A aproximação entre Bolsonaro e o economista Paulo Guedes (na foto acima) foi decisiva ainda na fase de pré-candidatura. Foi a partir dali que ele começou a ser levado a sério pelo chamado “mercado” e a ser considerado um candidato viável.
Bolsonaro passou a tratar Guedes como seu “guru”, o “posto Ipiranga” da campanha, em referência à propaganda da rede de postos de combustíveis. Era uma sinalização ao empresariado de que o militar reformado, conhecido por defender uma agenda estatizante, estava disposto a trocá-la por um projeto de cunho liberal.
“Apesar de Paulo Guedes ter falado publicamente muita besteira do ponto de vista eleitoral, a exemplo da tarifa única do Imposto de Renda, a presença dele atraía um apoio importante de parte do empresariado”, afirmou o cientista político Rudá Ricci.
“Por outro lado, a chegada do general [Hamilton] Mourão como vice na chapa consolidou um outro lado. Para um setor mais conservador de direita, essa junção de militar linha-dura com uma concepção ultraliberal econômica começou a parecer muito vantajosa”, segundo Ricci.

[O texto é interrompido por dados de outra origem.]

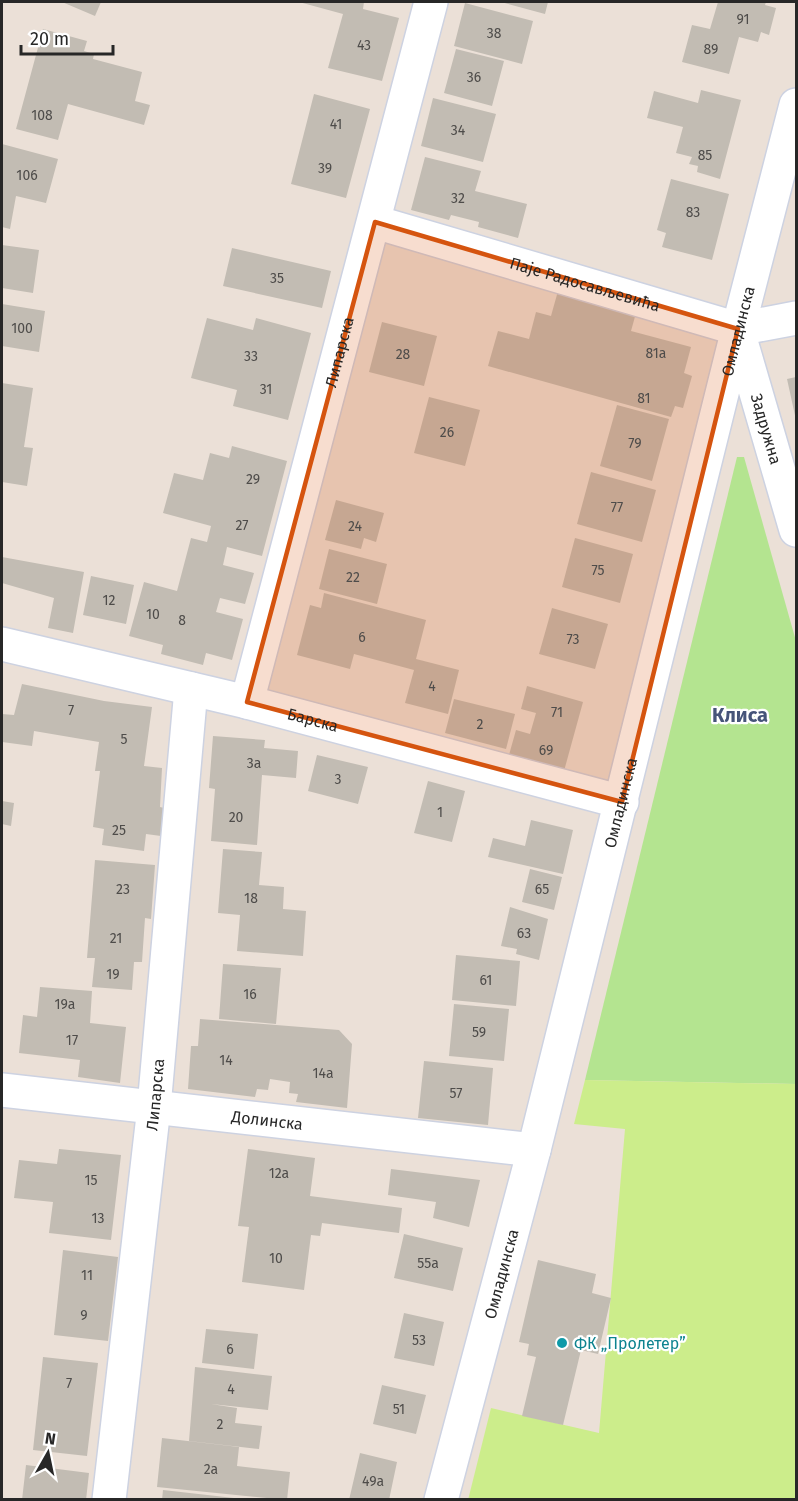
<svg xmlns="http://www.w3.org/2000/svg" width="798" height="1501" font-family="'Fira Sans',sans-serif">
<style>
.green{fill:#b4e490}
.pitch{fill:#cced8b}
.building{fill:#c2bcb3}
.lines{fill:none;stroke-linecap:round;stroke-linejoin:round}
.minor-casing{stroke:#cdd2e1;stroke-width:36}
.minor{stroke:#fff;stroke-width:33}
.marked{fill:#d5540f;fill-opacity:0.2;stroke:#d5540f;stroke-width:4.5;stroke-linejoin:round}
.culture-dot{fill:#0f9aa8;stroke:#fff;stroke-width:2}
.labels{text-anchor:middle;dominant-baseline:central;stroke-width:4.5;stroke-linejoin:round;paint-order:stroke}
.number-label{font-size:14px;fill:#4e4c4a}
.street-label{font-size:16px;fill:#272727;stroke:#fff}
.culture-label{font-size:16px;fill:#0d838f;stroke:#fff;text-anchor:start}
.quarter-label{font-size:20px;font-weight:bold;fill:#465479;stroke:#fff}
</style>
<rect width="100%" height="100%" fill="#ebe0d7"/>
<path class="green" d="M737,457H744L796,641V1084L585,1080Z"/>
<path class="pitch" d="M585,1080L796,1084V1499L468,1500L491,1408L599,1433L625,1129L574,1124Z"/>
<path class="building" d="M62,2H101L95,16Z
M299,2H364L363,9L399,18L382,81L328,68L343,14Z
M501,2H548L545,14Z
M718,2H766L765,5L776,8L769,35L761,32L758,42L739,37L729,74L682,62L692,25L710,29Z
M465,3L533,21L522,64L454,46Z
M43,29L87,41L84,51L94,54L93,59L142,72L135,101L150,105L144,125L68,104L58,140L16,129Z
M456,49L504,61L492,106L444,93Z
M701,90L741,100L720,179L697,172L698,166L689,164L692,157L676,153L683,127L647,118L654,91L698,103Z
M314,94L370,109L346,198L291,184Z
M433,98L496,114L483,162L421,146Z
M2,144L58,159L46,203L16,196L10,229L2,227Z
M425,157L481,171L475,191L527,204L518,238L478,227L479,222L451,215L449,220L411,210Z
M671,179L729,194L712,260L662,247L666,233L657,230Z
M2,245L39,250L33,293L2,288Z
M232,248L331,271L322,308L223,286Z
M558,291L636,313L631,331L691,347L684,373L692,376L683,408L675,406L671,417L488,366L498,331L529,339L536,312L551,316Z
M2,304L45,311L39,352L2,346Z
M207,318L253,330L256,318L311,333L288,420L233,406L237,390L191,378Z
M382,322L437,336L424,386L369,372Z
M796,377V420L787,379Z
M2,383L33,388L24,447L33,448L27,486L2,482Z
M429,397L480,410L465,466L414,453Z
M617,405L669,419L652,481L600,466Z
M232,446L287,461L262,556L227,547L223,565L254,573L245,604L220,598L216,612L243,619L232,660L206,653L203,665L161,654L163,645L129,636L144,582L177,591L191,538L207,542L211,526L163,513L174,473L203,480L210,453L229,458Z
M591,472L656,490L642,542L577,524Z
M336,500L384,513L376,542L364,538L361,549L325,540Z
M575,538L633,554L620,603L562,587Z
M329,549L387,564L377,604L319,589Z
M2,557L84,572L73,633L48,628L54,598L2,583Z
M91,576L134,585L126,624L83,615Z
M324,593L426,620L416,659L459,670L448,714L405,703L414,670L354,654L350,669L297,655L310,605L321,608Z
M552,608L608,624L595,669L539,654Z
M22,684L104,701L152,707L144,766L162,768L160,807L164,808L161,836L146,834L144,851L102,845L104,829L93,827L100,771H95L99,742L34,731L32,746L2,742V714L14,715Z
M527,686L583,702L564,771L509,755L516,730L530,734L536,713L521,709Z
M454,699L515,714L506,749L445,733Z
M213,736L265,740L264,748L298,751L296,778L262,775L257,845L211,841L215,789L209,788Z
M317,755L368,767L358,804L308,791Z
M428,781L465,791L452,842L414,833Z
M2,801L14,803L11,826L2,824Z
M531,820L573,830L563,874L488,857L493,838L525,846Z
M223,849L262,852L259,885L284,887L283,909L306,911L303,956L237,951L240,915L218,913Z
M95,860L155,865L151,919L145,918L142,962H134L132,990L92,987L95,958H87Z
M530,869L562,877L554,910L522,902Z
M510,907L548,919L539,960L516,954L517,949L501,946Z
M456,955L520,961L516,1006L452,1000Z
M223,964L281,968L276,1024L219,1019Z
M40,987L92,991L90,1023L126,1027L120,1083L78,1077L80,1060L19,1053L23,1015L37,1017Z
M454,1004L509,1009L504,1061L449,1056Z
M200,1019L339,1030L352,1044L347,1108L296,1102L298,1094L289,1093L290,1082L270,1079L268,1090L257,1089L255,1097L188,1089L191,1046H198Z
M424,1061L493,1068L488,1125L418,1118Z
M59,1149L121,1155L111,1240L49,1233L53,1202L14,1198L19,1160L57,1164Z
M248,1149L315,1158L310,1196L402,1208L399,1233L322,1223L320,1236L311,1235L304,1290L242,1282L249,1227L238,1226Z
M391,1169L480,1180L469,1227L433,1218L436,1202L388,1195Z
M404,1234L463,1248L453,1291L394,1278Z
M63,1250L118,1257L108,1341L54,1335Z
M538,1260L596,1274L592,1293L611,1298L598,1354L581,1350L563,1425L522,1416L536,1357L527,1355L529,1344L519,1342Z
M404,1313L444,1322L434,1366L394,1358Z
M206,1329L258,1334L254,1369L202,1363Z
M43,1357L98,1363L87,1456L33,1450Z
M195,1367L272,1376L268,1410L211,1404L237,1408L235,1423L262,1426L259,1449L189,1441Z
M382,1385L426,1395L416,1434L373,1424Z
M162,1438L239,1447L237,1466L290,1472L287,1500L157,1487Z
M360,1453L397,1462L389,1500H349Z
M26,1465L89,1473L86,1500H22Z
M163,1490L234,1498V1500H162Z"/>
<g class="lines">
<g class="minor-casing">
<g id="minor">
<path id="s1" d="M375,222L738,329L796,318"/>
<path id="s2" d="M738,331L796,530"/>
<path id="s3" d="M2,644L247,702L622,802"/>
<path id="s4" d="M247,702L431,2"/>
<path id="s5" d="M2,1090L534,1150"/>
<path id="s6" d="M109,1500L154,1107L191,689"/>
<path id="s7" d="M441,1500L534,1150L738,329L796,105"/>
</g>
</g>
<use href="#minor" class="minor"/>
</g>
<path class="marked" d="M375,222L738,329L622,802L247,702Z"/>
<circle class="culture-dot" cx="562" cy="1343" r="6"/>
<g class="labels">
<g class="number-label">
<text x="743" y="19">91</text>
<text x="494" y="33">38</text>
<text x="364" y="45">43</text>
<text x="711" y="49">89</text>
<text x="474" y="77">36</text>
<text x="42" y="115">108</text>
<text x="336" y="124">41</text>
<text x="458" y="130">34</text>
<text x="705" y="155">85</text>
<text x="325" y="168">39</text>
<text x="27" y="175">106</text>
<text x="458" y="198">32</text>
<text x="693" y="212">83</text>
<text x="277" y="278">35</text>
<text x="22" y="328">100</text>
<text x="656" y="353">81a</text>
<text x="403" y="354">28</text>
<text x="251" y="356">33</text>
<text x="266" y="389">31</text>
<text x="644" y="398">81</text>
<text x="447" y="432">26</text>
<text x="635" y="443">79</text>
<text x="253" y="479">29</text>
<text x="617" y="507">77</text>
<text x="242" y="525">27</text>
<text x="355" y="526">24</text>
<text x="598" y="570">75</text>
<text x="353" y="577">22</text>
<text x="109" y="600">12</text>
<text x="153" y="614">10</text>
<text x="182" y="620">8</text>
<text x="362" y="637">6</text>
<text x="573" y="639">73</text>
<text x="432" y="686">4</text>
<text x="71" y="710">7</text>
<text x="557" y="712">71</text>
<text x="480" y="724">2</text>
<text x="124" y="739">5</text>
<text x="546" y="750">69</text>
<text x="254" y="763">3a</text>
<text x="338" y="779">3</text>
<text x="440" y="812">1</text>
<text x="236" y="817">20</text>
<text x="119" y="830">25</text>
<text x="123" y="889">23</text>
<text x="542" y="889">65</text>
<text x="251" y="898">18</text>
<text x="524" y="933">63</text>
<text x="116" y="938">21</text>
<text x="113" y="974">19</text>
<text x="486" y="980">61</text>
<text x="250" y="994">16</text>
<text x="65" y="1004">19a</text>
<text x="479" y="1032">59</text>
<text x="72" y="1040">17</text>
<text x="226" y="1060">14</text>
<text x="323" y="1073">14a</text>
<text x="456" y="1093">57</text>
<text x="279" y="1173">12a</text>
<text x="91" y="1180">15</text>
<text x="98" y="1218">13</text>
<text x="276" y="1258">10</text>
<text x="428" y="1263">55a</text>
<text x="87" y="1275">11</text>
<text x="84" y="1315">9</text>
<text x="419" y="1340">53</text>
<text x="230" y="1349">6</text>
<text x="69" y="1383">7</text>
<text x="231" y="1389">4</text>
<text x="399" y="1409">51</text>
<text x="220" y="1424">2</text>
<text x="211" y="1469">2a</text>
<text x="373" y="1481">49a</text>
</g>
<g class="street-label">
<text stroke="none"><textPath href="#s1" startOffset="219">Паје Радосављевића</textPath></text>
<text stroke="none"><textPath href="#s7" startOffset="1206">Омладинска</textPath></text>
<text stroke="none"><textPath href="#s4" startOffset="362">Липарска</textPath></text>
<text stroke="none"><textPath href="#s2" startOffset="102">Задружна</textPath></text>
<text stroke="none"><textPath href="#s3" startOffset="320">Барска</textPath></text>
<text stroke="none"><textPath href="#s7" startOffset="720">Омладинска</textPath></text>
<text stroke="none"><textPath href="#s6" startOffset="408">Липарска</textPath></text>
<text stroke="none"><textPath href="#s5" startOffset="267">Долинска</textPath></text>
<text stroke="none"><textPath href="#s7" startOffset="234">Омладинска</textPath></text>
</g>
<g class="culture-label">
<text x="574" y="1343">ФК „Пролетер”</text>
</g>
<g class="quarter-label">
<text x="740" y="715">Клиса</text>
</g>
</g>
<rect width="798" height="1501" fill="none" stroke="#272727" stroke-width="6"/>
<g transform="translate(48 1453) rotate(9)" stroke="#ffffff" stroke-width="4.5" paint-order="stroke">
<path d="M0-4.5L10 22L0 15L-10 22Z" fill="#272727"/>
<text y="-9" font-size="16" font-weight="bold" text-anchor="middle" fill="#272727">N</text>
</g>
<path d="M21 45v9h92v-9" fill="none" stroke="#272727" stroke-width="3"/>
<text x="30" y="45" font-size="18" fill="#272727" stroke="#ffffff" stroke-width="4.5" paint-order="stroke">20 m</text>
</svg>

Eventual superministro da Fazenda, Guedes defende um programa radical de privatizações, que não encontra apoio nem no próprio Bolsonaro, que defendeu manter “estatais estratégicas”.
Apesar da recessão, economia ficou de fora
Pouco se falou, porém, de outras propostas do candidato ou de seu guru –por exemplo, para reduzir o desemprego no país (que atualmente atinge 12,7 milhões de pessoas) e ajudar na retomada do crescimento econômico. O fato indica uma contradição: na eleição que ocorre após a maior recessão da história do país, pouco se falou de economia.
“Em 2014, o debate econômico dominou as eleições”, afirmou o economista Armando Castelar, coordenador do setor de economia aplicada do Ibre-FGV (Instituto Brasileiro de Economia da Fundação Getúlio Vargas). “Déficit fiscal ou não, independência do Banco Central e outros temas econômicos ocuparam a maior parte da campanha. Em 1994, a campanha foi sobre o Plano Real. Em 1998, sobre a desvalorização do real. Em 2002, tivemos o compromisso do Lula com o mercado. Em 2006, estavam no centro da polêmica as privatizações. E por aí vai”, afirmou.
Um “outsider” (mesmo no sétimo mandato)
De maneira difusa, a recessão influenciou o humor do eleitor, que se voltou contra atores políticos tradicionais –a exemplo dos maiores partidos, como PT, MDB e PSDB, que comandaram ou tiveram participação nos rumos econômicos do país durante a crise, mais acentuada a partir de 2014.
Mesmo ocupando seu sétimo mandato como deputado federal, Bolsonaro obteve sucesso ao se vender como “outsider”, alguém de fora do sistema.
“Bolsonaro foi muito beneficiado sem a entrada de alguém de fora da política na eleição. Chegaram a aparecer ‘outsiders’, como Joaquim Barbosa e Luciano Huck, que acabaram não entrando no jogo político“, disse o cientista político Malco Camargos. “Sobrou ele de ‘novidade’, já que era um nome do baixo clero meio à margem do sistema político tradicional.”
Contra o PT e contra “todos que estão aí”
“Não temos como entender a onda conservadora sem entender o antipetismo, e vice-versa”, avalia Camargos.
“Nas eleições passadas, em 2016, você teve a eleição do antipetismo. Naquelas eleições, o partido era o culpado por tudo: crise e corrupção. O resultado foi desastroso para a sigla, que perdeu muitas cadeiras nas câmaras municipais e prefeituras. E tudo indicava que o mesmo ia acontecer com os governos estaduais e no Congresso em 2018.”
“Mas aí continuou a Operação Lava Jato. O novo governo, que envolvia uma coalizão de MDB, PSDB e DEM, principalmente, não conseguiu dar a resposta que se esperava para a crise econômica, e a frustração tornou-se suprapartidária”, afirma o cientista político.
Os escândalos atingiram praticamente todos os políticos de projeção nacional, todos os partidos importantes, e o eleitor começou a não ver muita diferença entre o PT, que já estava marcado para morrer, e as outras siglas e seus representantes.